WHAT NEEDS TO BE DONE: For the data below, count the lines that have the string "variants" and state that number by itself.

::::

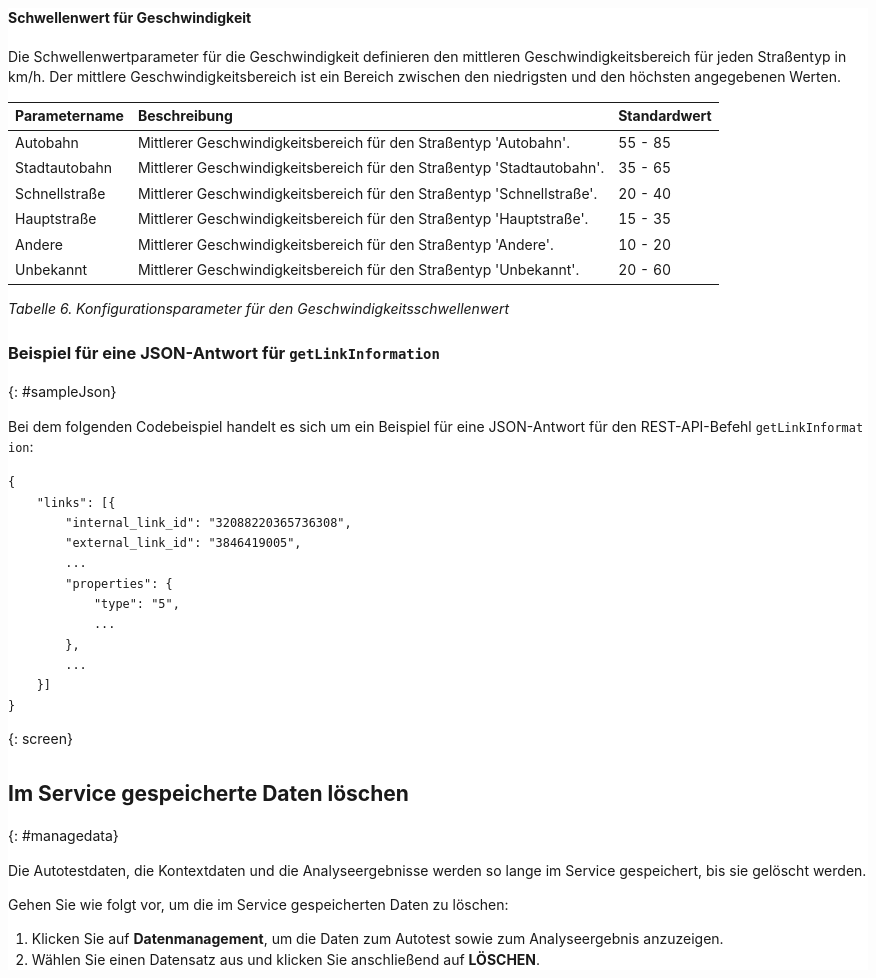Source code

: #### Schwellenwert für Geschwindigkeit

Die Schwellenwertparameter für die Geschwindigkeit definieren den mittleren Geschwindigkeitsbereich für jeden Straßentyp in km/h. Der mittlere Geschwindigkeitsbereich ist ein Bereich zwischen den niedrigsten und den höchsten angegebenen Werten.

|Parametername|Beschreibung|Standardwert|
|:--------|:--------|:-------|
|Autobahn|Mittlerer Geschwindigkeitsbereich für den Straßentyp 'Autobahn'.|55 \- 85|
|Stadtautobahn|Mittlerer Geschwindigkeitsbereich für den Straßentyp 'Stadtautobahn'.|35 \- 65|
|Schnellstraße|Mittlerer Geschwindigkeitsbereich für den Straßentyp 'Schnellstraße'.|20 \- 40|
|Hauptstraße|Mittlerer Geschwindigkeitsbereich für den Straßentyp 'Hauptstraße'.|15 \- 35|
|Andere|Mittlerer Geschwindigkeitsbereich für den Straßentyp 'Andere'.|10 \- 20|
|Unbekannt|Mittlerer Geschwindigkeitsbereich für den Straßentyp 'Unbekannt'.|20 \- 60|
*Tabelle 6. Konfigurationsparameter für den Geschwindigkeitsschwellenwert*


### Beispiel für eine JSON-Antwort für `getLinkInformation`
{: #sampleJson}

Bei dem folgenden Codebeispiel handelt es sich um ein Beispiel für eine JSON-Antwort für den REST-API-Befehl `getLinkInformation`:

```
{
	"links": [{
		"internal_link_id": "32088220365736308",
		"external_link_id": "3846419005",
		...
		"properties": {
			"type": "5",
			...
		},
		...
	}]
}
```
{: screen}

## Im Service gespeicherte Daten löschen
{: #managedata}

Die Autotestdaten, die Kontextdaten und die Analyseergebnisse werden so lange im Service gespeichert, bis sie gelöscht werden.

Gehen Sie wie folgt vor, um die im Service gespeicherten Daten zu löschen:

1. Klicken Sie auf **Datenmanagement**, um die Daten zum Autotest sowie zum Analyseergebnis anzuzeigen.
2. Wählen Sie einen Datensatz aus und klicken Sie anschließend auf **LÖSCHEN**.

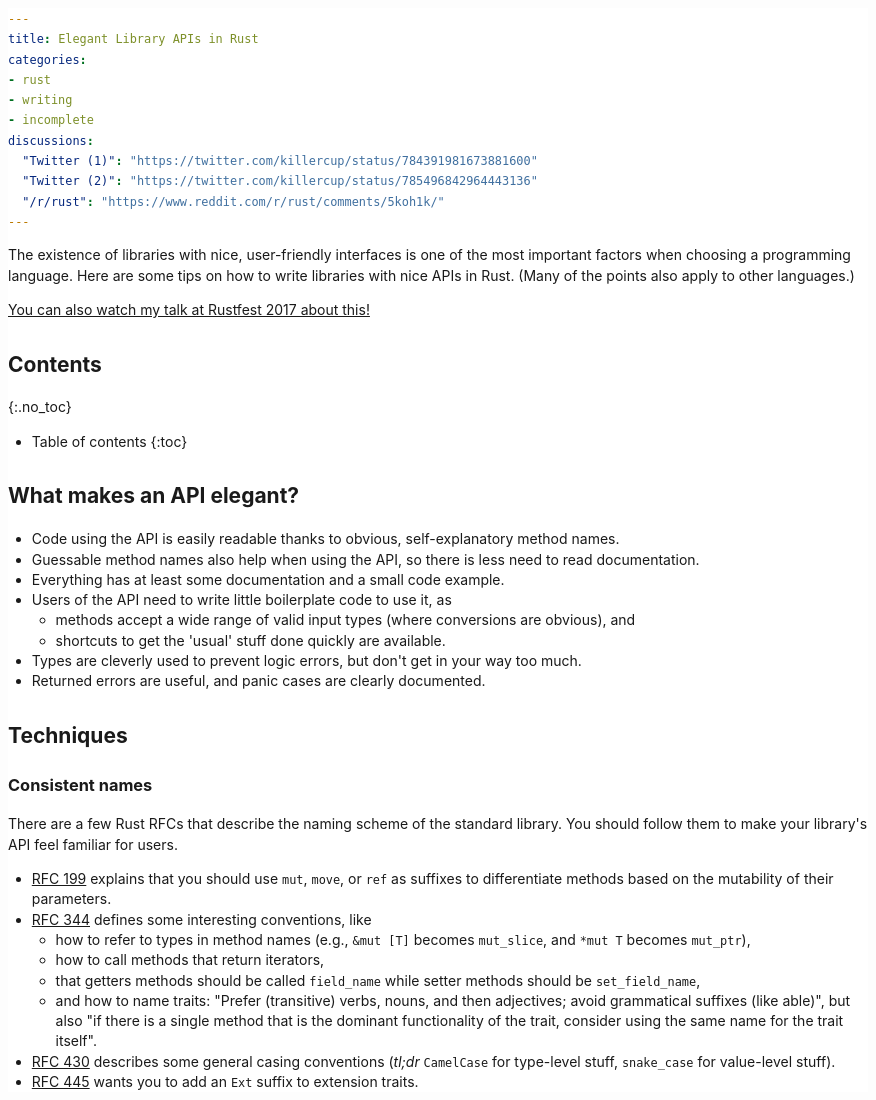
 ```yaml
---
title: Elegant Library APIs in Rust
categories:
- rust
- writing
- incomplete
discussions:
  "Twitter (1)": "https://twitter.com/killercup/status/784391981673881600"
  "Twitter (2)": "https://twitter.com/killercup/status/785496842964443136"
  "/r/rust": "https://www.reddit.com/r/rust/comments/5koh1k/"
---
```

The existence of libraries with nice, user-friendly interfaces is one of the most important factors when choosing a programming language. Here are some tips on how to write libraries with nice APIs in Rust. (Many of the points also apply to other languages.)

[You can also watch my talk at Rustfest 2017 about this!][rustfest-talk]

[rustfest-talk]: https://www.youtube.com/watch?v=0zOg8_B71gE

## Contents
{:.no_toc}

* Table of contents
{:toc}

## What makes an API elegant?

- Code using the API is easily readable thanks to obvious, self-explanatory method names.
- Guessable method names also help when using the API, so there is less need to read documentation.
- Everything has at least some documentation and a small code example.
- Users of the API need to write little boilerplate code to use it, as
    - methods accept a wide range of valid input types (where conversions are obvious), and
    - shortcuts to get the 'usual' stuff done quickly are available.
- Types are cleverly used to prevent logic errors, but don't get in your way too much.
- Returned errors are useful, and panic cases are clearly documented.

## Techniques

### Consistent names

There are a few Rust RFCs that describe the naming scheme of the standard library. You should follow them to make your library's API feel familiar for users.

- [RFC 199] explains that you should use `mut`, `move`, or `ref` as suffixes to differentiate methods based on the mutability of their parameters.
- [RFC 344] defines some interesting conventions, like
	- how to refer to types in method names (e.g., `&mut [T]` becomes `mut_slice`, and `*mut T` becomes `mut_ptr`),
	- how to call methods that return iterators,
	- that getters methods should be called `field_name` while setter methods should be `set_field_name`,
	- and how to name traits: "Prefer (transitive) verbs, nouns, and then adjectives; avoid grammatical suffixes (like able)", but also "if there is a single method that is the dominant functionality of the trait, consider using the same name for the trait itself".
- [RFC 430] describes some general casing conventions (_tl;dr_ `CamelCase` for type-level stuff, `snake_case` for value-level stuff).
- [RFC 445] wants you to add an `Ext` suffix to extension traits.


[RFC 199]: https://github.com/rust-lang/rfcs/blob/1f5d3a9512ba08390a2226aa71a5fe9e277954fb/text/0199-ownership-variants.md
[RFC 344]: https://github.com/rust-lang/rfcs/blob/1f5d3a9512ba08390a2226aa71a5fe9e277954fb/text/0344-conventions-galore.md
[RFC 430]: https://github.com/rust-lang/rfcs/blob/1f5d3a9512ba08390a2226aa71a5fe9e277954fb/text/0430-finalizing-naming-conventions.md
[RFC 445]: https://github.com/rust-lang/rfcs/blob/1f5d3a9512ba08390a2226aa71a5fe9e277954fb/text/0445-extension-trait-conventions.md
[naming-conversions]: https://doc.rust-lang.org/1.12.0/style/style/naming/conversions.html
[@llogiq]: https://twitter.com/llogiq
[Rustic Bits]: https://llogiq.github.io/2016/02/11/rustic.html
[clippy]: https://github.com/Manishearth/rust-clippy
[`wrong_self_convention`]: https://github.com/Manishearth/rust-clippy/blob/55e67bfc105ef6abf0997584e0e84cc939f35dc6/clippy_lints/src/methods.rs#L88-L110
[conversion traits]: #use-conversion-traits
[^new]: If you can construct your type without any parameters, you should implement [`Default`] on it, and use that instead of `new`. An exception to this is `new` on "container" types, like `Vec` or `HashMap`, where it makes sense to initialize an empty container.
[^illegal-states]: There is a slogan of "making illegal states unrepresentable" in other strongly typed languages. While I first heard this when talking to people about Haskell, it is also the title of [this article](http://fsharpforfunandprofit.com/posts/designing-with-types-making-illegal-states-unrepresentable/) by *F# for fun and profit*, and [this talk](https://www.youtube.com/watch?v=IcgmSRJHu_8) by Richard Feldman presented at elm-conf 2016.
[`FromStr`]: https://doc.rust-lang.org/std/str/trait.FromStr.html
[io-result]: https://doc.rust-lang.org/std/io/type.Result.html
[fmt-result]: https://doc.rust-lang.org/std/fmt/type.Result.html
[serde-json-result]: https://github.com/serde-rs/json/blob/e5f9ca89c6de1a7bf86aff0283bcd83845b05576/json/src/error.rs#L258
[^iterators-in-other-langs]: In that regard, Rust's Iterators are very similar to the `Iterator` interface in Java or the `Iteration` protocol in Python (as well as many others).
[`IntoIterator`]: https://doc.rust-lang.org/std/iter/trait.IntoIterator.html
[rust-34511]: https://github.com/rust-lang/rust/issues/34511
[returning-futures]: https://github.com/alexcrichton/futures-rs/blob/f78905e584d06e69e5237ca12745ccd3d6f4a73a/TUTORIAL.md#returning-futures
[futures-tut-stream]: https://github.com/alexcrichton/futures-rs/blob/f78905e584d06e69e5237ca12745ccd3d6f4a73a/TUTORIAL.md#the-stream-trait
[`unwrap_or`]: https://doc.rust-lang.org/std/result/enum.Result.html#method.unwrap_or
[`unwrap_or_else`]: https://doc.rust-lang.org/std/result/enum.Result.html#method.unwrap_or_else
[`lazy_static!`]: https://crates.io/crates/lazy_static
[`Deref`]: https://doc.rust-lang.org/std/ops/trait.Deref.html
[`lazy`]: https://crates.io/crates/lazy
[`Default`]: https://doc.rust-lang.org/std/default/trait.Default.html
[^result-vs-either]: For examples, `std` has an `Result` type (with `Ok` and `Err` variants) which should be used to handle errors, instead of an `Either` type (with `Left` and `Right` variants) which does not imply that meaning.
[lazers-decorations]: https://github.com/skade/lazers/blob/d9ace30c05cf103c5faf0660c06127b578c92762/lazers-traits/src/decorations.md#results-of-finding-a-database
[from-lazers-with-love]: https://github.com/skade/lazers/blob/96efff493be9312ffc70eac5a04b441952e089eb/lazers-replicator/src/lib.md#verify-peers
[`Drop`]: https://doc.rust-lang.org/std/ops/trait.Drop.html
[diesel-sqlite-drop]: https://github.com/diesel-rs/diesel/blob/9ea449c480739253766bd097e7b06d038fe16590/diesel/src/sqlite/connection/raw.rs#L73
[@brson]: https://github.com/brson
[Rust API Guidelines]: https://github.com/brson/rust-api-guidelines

::::

ANSWER TO THE EXERCISE: 2